» Aim of the task
The lines from the top of the data down to the line with "The Bat Algorithm encodes" should be repeated exactly, both ends included.

» Exercise materials
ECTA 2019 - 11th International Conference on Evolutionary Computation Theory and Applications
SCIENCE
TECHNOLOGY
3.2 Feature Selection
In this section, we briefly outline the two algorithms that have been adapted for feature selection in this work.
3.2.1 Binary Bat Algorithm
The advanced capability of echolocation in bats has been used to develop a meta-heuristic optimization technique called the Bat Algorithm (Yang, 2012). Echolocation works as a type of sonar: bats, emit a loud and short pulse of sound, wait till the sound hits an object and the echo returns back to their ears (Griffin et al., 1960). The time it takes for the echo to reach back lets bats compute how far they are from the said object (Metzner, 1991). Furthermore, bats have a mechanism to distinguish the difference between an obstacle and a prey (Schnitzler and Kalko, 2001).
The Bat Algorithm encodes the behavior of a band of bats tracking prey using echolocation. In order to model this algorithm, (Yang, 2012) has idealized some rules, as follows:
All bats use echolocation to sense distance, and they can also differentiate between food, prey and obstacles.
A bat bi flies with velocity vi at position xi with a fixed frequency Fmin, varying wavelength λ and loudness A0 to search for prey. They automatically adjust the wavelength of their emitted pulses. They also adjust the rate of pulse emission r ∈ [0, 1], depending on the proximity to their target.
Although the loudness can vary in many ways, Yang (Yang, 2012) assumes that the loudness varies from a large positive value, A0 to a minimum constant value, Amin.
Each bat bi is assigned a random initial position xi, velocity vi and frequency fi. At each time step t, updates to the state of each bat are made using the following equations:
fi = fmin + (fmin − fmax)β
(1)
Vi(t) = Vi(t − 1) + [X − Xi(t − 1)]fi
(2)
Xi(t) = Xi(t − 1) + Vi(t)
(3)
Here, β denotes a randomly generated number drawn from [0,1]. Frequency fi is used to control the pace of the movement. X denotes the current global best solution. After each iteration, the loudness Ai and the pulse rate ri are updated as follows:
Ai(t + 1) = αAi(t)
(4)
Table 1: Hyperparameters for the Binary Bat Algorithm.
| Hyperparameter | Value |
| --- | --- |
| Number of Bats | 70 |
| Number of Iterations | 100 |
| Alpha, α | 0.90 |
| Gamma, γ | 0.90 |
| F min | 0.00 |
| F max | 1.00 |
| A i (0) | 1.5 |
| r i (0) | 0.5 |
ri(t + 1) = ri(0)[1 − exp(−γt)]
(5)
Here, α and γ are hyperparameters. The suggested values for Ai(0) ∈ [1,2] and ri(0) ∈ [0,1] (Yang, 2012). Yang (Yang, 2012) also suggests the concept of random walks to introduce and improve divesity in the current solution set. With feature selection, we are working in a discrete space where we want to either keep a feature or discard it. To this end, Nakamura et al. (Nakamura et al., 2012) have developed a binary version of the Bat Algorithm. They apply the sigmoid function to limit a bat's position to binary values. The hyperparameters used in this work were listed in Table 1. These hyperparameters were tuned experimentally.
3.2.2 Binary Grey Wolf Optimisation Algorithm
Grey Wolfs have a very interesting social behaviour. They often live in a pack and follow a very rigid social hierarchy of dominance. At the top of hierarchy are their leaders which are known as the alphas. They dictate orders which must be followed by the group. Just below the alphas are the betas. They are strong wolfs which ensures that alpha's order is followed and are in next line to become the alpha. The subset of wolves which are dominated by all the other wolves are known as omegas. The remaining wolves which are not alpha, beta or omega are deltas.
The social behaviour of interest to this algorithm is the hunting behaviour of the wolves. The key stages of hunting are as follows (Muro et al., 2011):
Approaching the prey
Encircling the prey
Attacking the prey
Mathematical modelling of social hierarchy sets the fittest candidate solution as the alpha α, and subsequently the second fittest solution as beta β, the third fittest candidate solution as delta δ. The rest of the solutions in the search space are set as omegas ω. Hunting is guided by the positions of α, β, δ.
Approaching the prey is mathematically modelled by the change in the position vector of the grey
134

» The completed task
ECTA 2019 - 11th International Conference on Evolutionary Computation Theory and Applications
SCIENCE
TECHNOLOGY
3.2 Feature Selection
In this section, we briefly outline the two algorithms that have been adapted for feature selection in this work.
3.2.1 Binary Bat Algorithm
The advanced capability of echolocation in bats has been used to develop a meta-heuristic optimization technique called the Bat Algorithm (Yang, 2012). Echolocation works as a type of sonar: bats, emit a loud and short pulse of sound, wait till the sound hits an object and the echo returns back to their ears (Griffin et al., 1960). The time it takes for the echo to reach back lets bats compute how far they are from the said object (Metzner, 1991). Furthermore, bats have a mechanism to distinguish the difference between an obstacle and a prey (Schnitzler and Kalko, 2001).
The Bat Algorithm encodes the behavior of a band of bats tracking prey using echolocation. In order to model this algorithm, (Yang, 2012) has idealized some rules, as follows:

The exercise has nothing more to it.